What is asked: Retype the entries below word for word, leaving out the pictures.

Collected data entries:
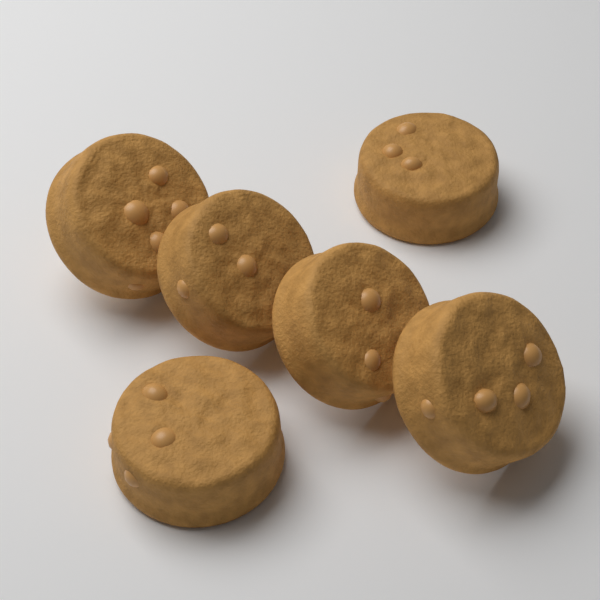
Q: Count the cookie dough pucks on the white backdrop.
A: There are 6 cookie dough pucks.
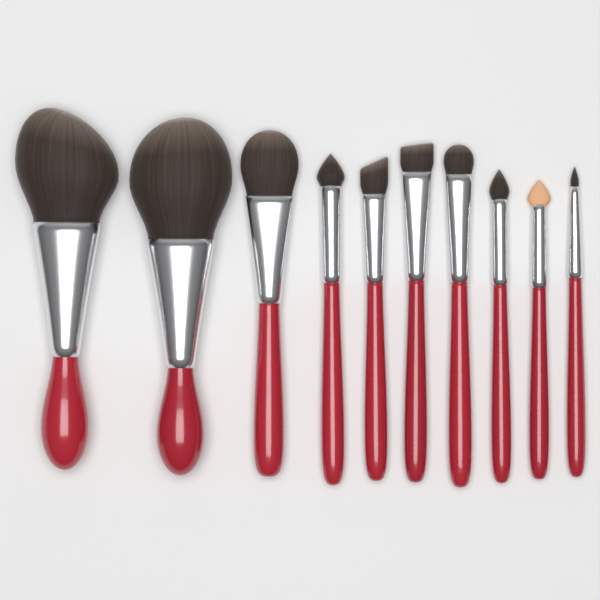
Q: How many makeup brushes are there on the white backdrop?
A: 10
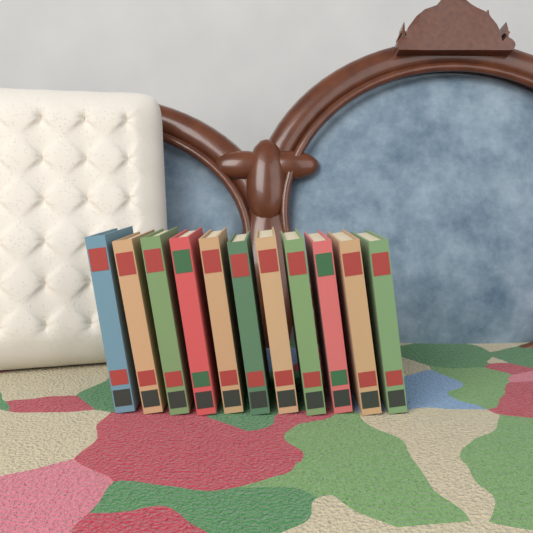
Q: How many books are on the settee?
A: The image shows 11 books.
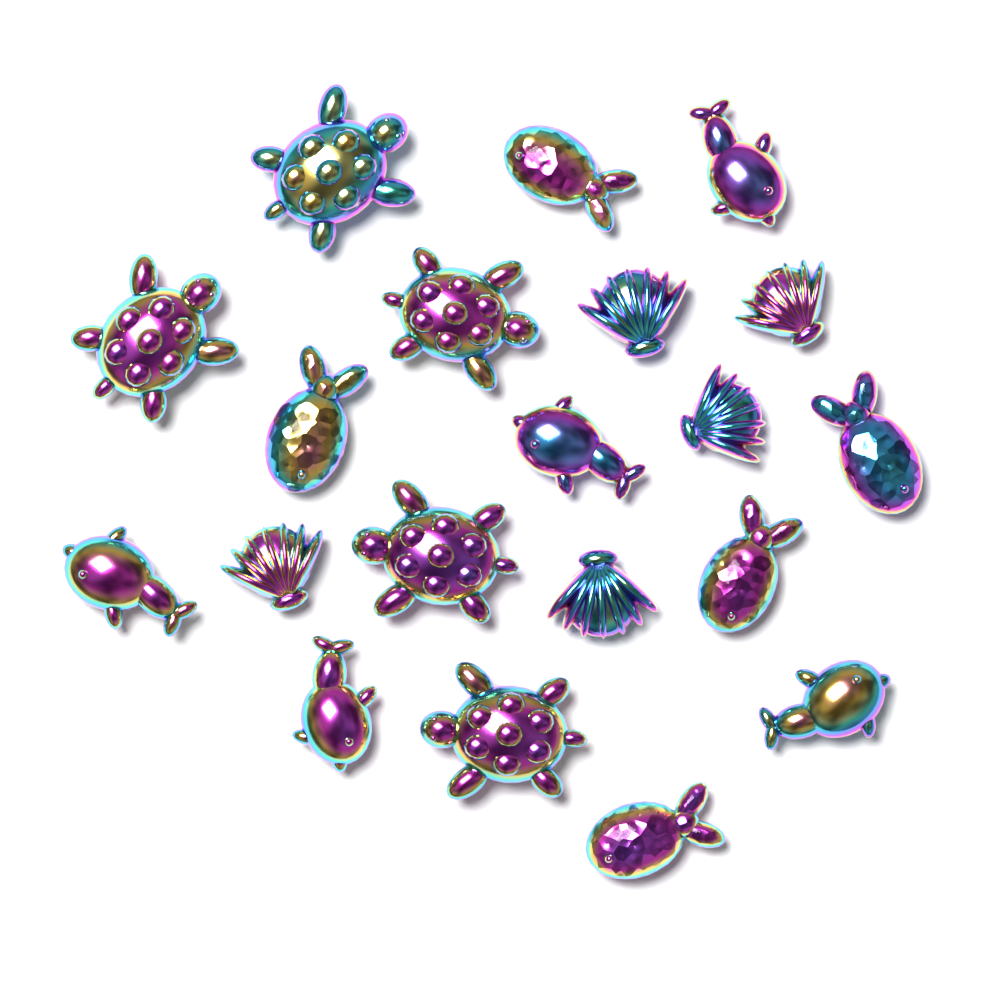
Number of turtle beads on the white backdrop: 5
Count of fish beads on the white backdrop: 5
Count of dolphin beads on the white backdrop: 5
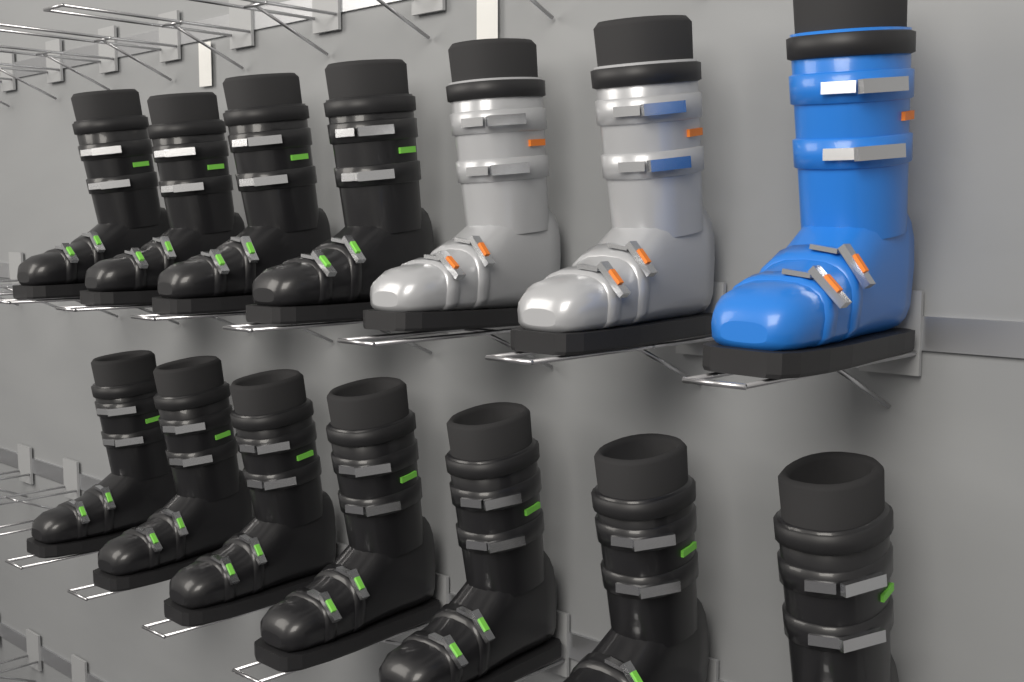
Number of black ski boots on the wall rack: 11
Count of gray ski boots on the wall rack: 2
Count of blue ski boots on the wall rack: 1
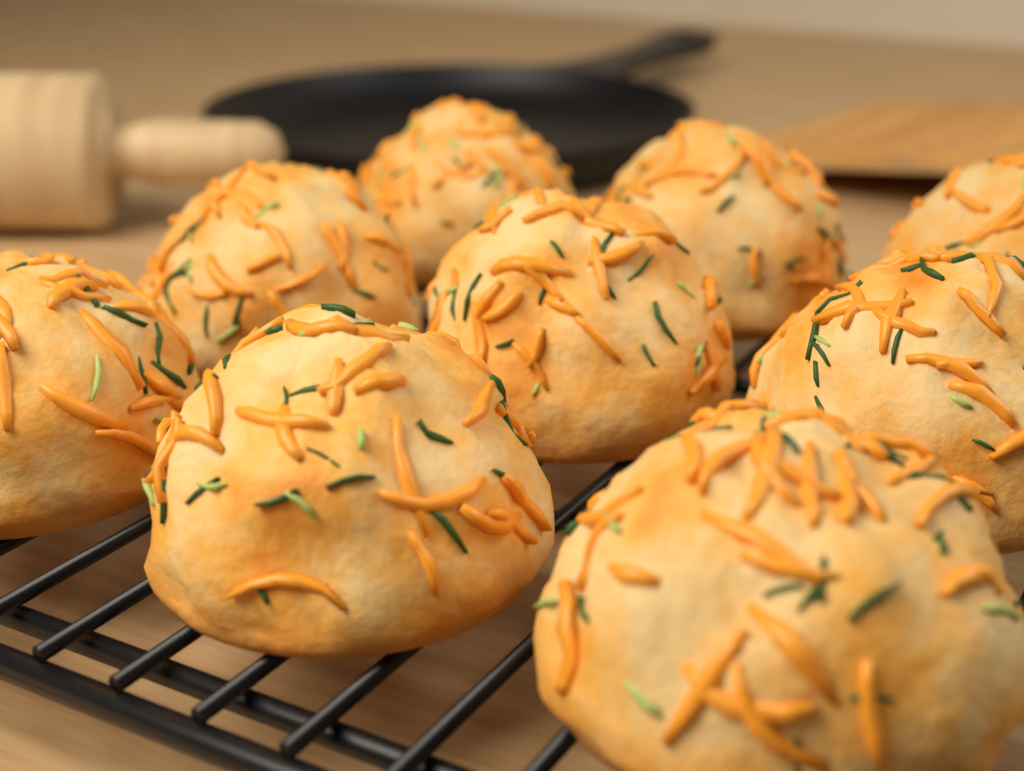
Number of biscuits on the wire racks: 9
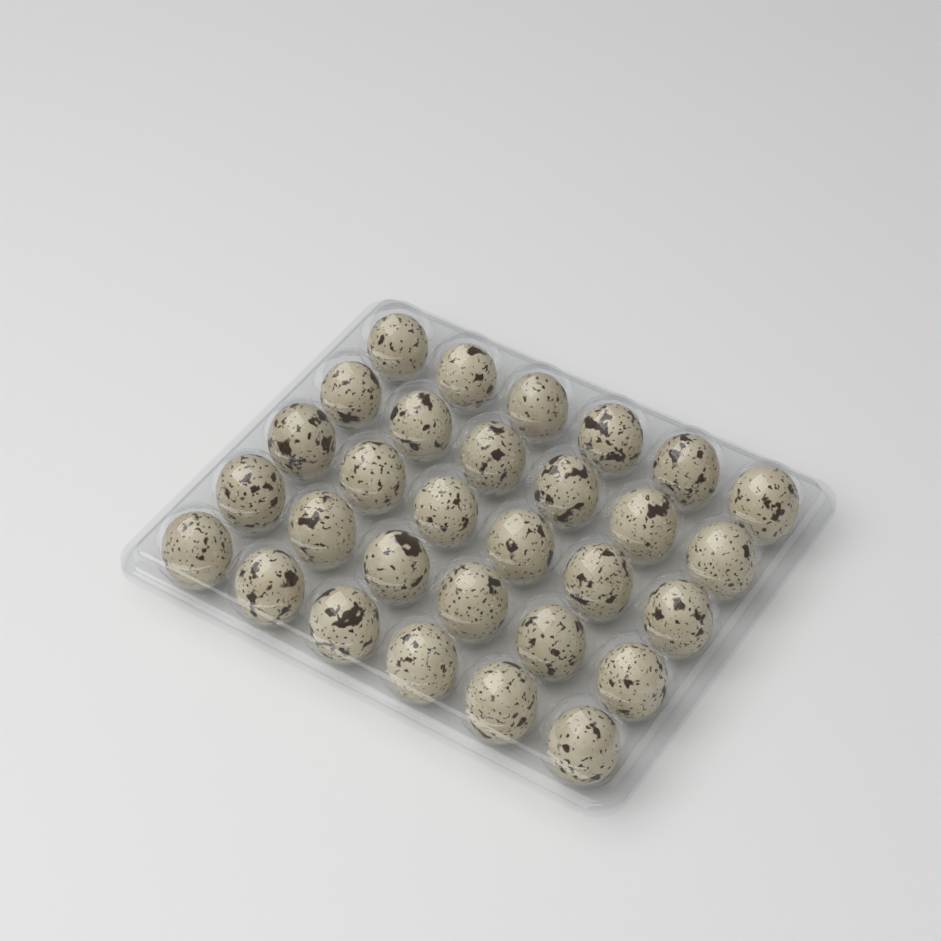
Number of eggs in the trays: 30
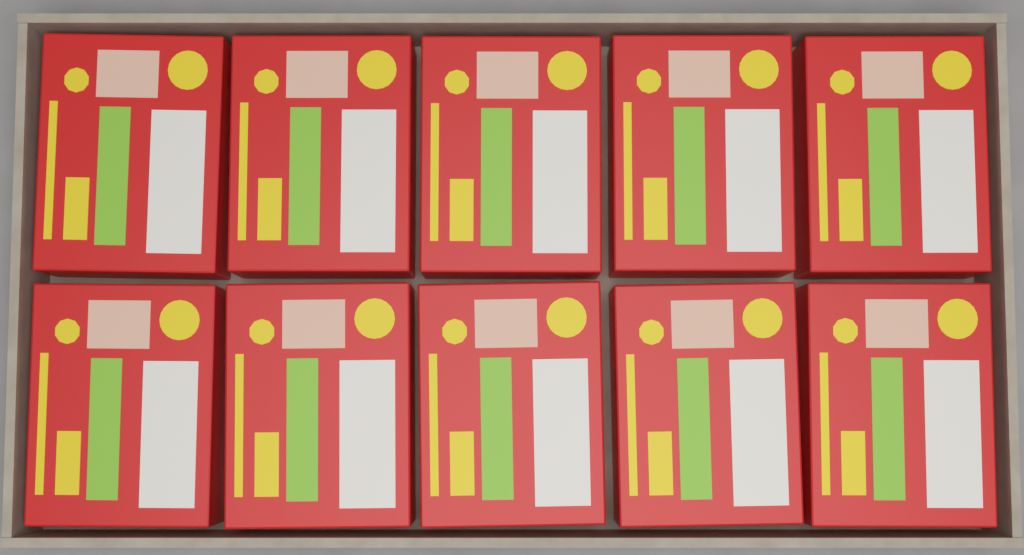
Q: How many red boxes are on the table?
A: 10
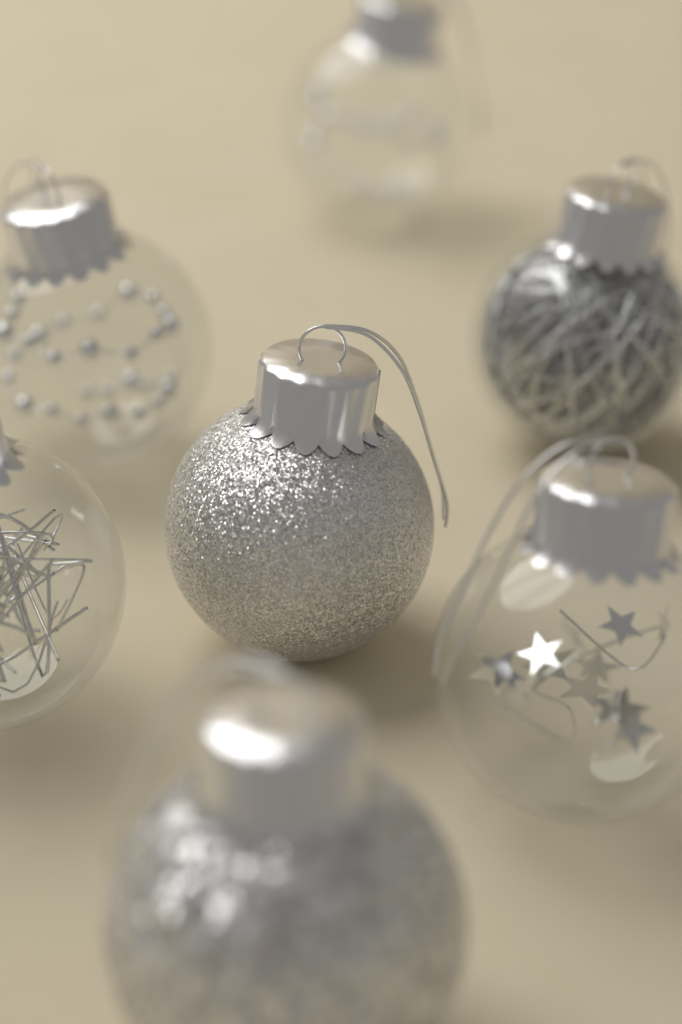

Exercise answer:
Q: Count the cookie dough pucks on the white backdrop.
A: There are 6 cookie dough pucks.
Q: How many makeup brushes are there on the white backdrop?
A: 10
Q: How many books are on the settee?
A: The image shows 11 books.
Number of turtle beads on the white backdrop: 5
Count of fish beads on the white backdrop: 5
Count of dolphin beads on the white backdrop: 5
Number of black ski boots on the wall rack: 11
Count of gray ski boots on the wall rack: 2
Count of blue ski boots on the wall rack: 1
Number of biscuits on the wire racks: 9
Number of eggs in the trays: 30
Q: How many red boxes are on the table?
A: 10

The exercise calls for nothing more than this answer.